尾張藩の米蔵
納屋橋の南、堀川の東岸には尾張藩の「御蔵」があった。江戸時代の租税は、主に米で徴収され、尾張藩の各地から集められた米は堀川をさかのぼり、ここ納屋橋のたもとに有った藩の御蔵に収められた。御蔵は税金を保管しておく大金庫のようなもの……尾張藩の財政基盤を支えており、堀川沿川では、白鳥にあった軍船等を収納しておく「御船蔵」、今の州崎橋周辺にあった水軍関係者の「御船奉行屋敷」「水主屋敷」といった軍事的な施設とともに、藩の最も重要な施設の一つである。
廣井官倉に貢米を納る図 尾張名所図会(イメージ着色)御蔵のかつての姿は『尾張名所図会』に載せられている「廣井官倉に貢米を納る図」から窺うことができる。
川沿いに多くの御蔵が建ち並び、堀川岸はすべて船着場になっていた。たくさんの船が堀川に浮かび、船から六〇キログラムもある米俵を担いで陸揚げしている。岸辺の広場には陸揚げされた貢米(税金として納められた米)が山積みにされ、検査の武士や検査を終えた米を御蔵に運んでいる人々がいる。検査不合格になったのか米を俵に詰め直している。御蔵の塀際にはたくさんの大八車が置いてある。何棟もの大きな蔵の屋根では、こぼれた米にありつこうとおびただしい数の鳥が隙を狙っている。絵にはかつての尾張藩の大金庫「御蔵」の活気あふれる風景が生き生きと描かれている。
ここに御蔵が造られたのは、清洲から名古屋へ遷府の時。この場所が選ばれたのは、大量輸送ができる堀川の舟運の便があるからだ。
清洲にはかつて福島正則が城主だった時に建てた、長さ三〇間(約五五m)もの大きな蔵三棟があった。この蔵を名古屋のこの地へ移築し、その他にも多くの蔵を建て御蔵を造った。清洲に在った頃は三棟であることから「三つ蔵」と呼ばれ、移築後は多数の蔵があったものの、旧名を引き継いで通称「三蔵(みつくら)」と呼ばれていた。
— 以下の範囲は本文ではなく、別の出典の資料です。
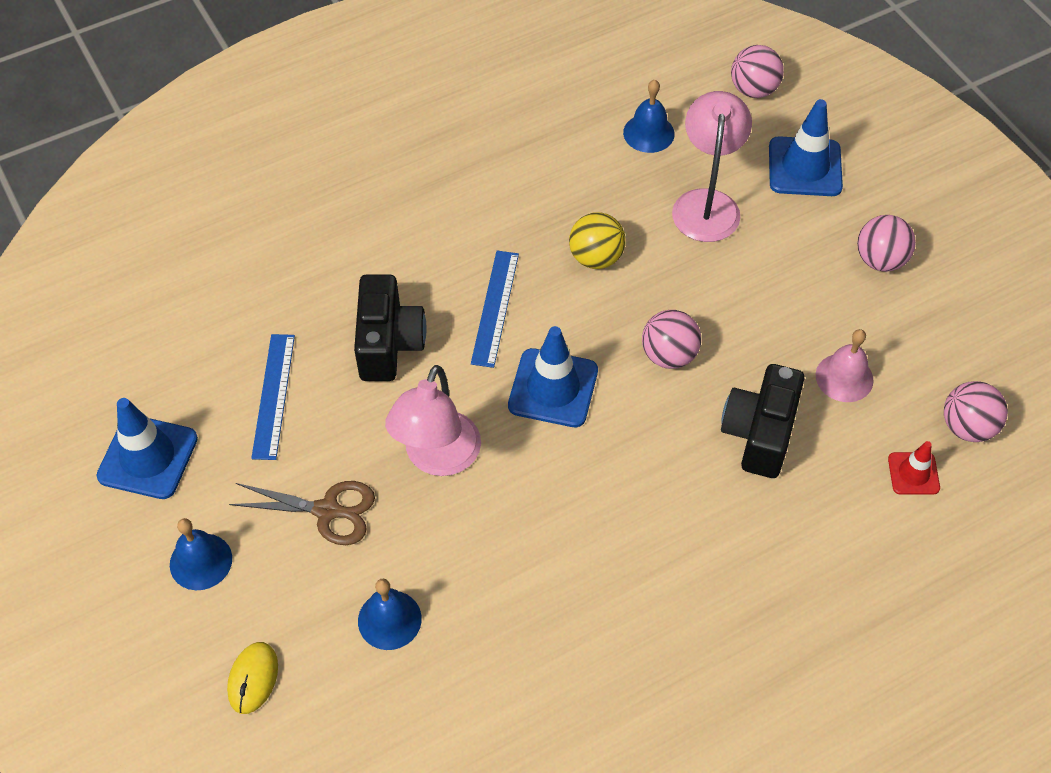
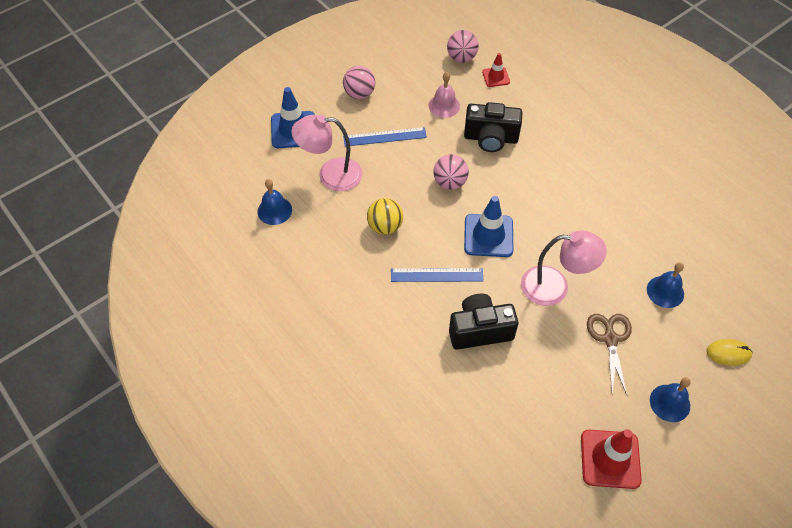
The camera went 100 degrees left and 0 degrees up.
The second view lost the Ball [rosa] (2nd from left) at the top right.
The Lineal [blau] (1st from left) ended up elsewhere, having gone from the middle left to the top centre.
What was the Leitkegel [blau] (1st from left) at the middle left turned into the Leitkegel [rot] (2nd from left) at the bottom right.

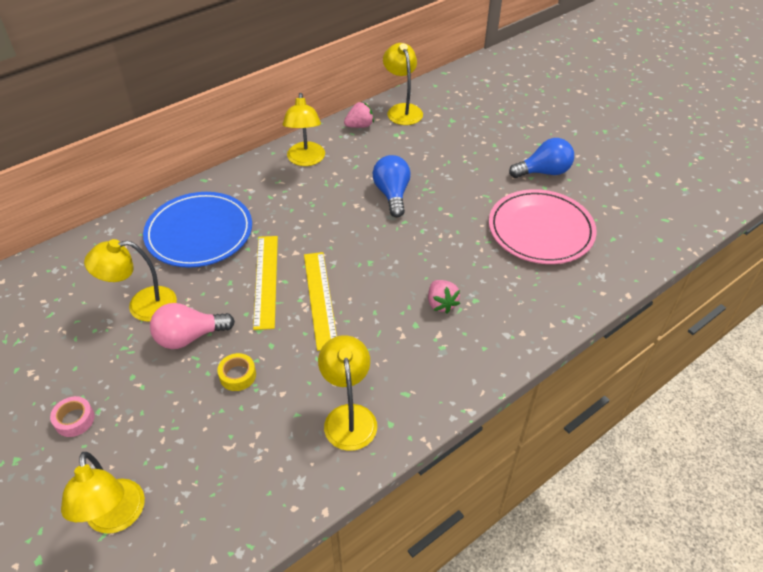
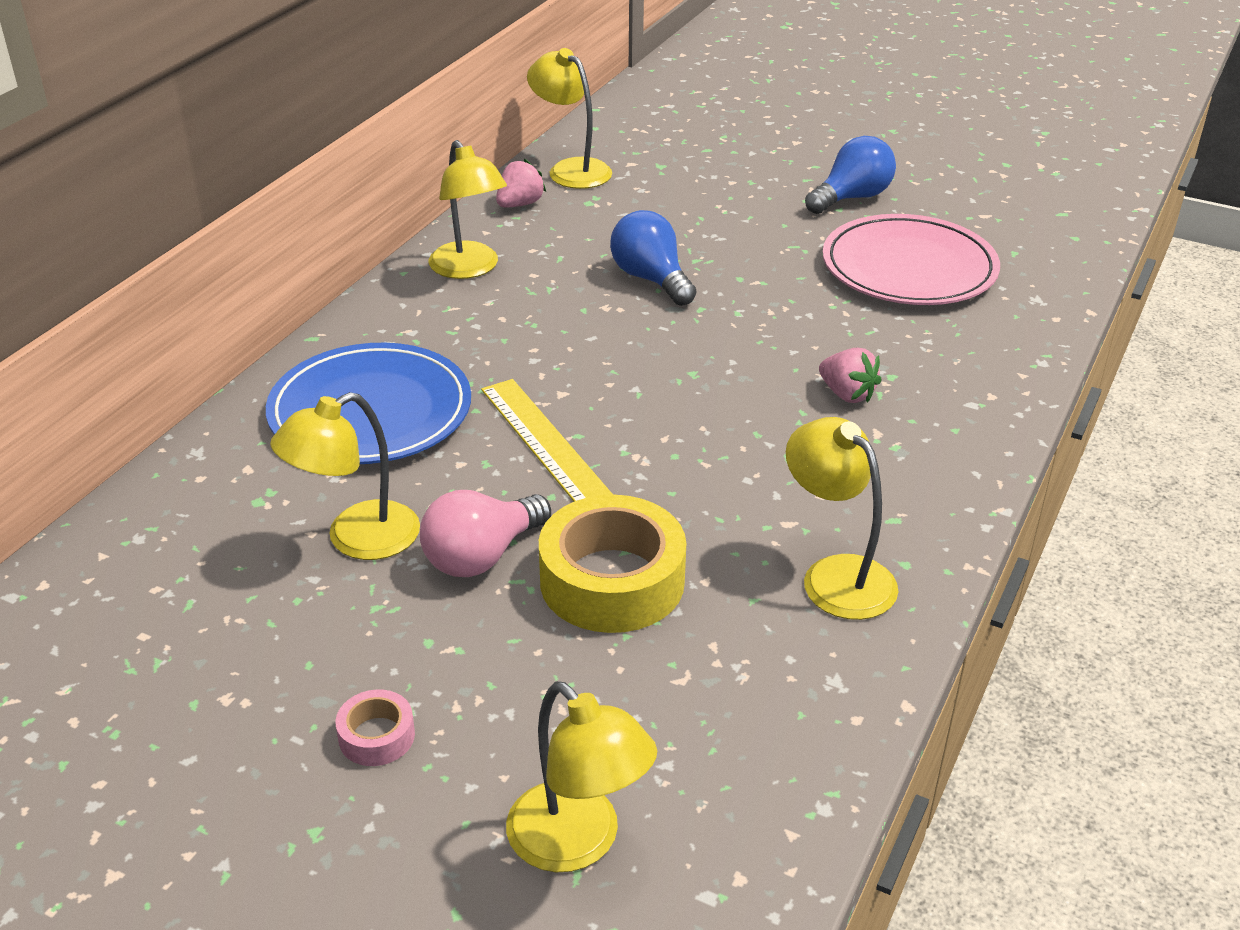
The camera went 25 degrees left and 10 degrees down.
The second view lost the Lineal [gelb] (2nd from left) at the centre.
The size of the Klebeband [gelb] at the middle left changed by a factor of 2.15.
御蔵は南北が約一四四間一尺(約二六二m)、東西が北側(広小路側)は四〇間(約七三m)南側は六二間(約一一三m)という広大な敷地に建てられていた。高塀がめぐらされた構内にある蔵の数は二六棟で八三の出入口があり、七万三千石の米を保管できた。三か所の井戸と水溜(防火用水)が設けられ、元和五年(一六一九)からは御蔵奉行がおかれ、蔵の管理をしていた。
堀川岸の納屋橋寄りは「諸事揚場」になっており一般住民も利用できる場所、その南は木戸で仕切られ「御年貢揚場」……御蔵専用の広い船着場になっており、ここに面した塀には大量に搬入ができるよう五か所の門が設けられていた。
毎年九月二八日(旧暦)が年貢米を初めて搬入する日。この日を「御吉例」と藩では呼んでいたそうである。
尾張藩六九万石(公称、実質は百万石)の財政を支えた御蔵は、大藩にふさわしい大規模なものであった。
永年にわたり尾張藩の財政を支えた御蔵も、明治四年 (一八七一)には廃藩置県が、六年には地租改正が行われ、米による物納から金納制に変わり御蔵の役割も終わった。
明治六年には、それまで広小路本町の東南角にあった「徒場」(刑務所)がこの地に移され、「懲役場」と名称も変えられた。この懲役場では九年に火災が発生。囚人達も協力して消火活動をしたが、この事による減刑を求めて三〇〇名の囚人が窓を破って県庁(当時は今の中区役所の北東に在った)までデモ行進をした。結局諭されて懲役場に戻ったそうだが、今では考えられないのんびりした時代である。
天王崎橋東交差点、手前に新名古屋ミュージカル劇場その隣がナゴヤインドアテニスクラブその後、明治三九年 (一九〇六)に設立された東海倉庫株式会社が堀川の舟運に便利なこの一万五千坪の土地を買収、翌四〇年五月一六日に二五〇坪の倉庫として開業した。
今では御蔵を偲ばせるものはないが、ナゴヤインドアテニスクラブ、新名古屋ミュージカル劇場などで賑わっており、天王崎橋を東西に通る筋を「三蔵通」、朝日新聞西側の南北の筋を「竪三蔵通」(たてみつくらどおり)と呼び、わずかに通りの名がかつて御蔵のあった事を伝えている。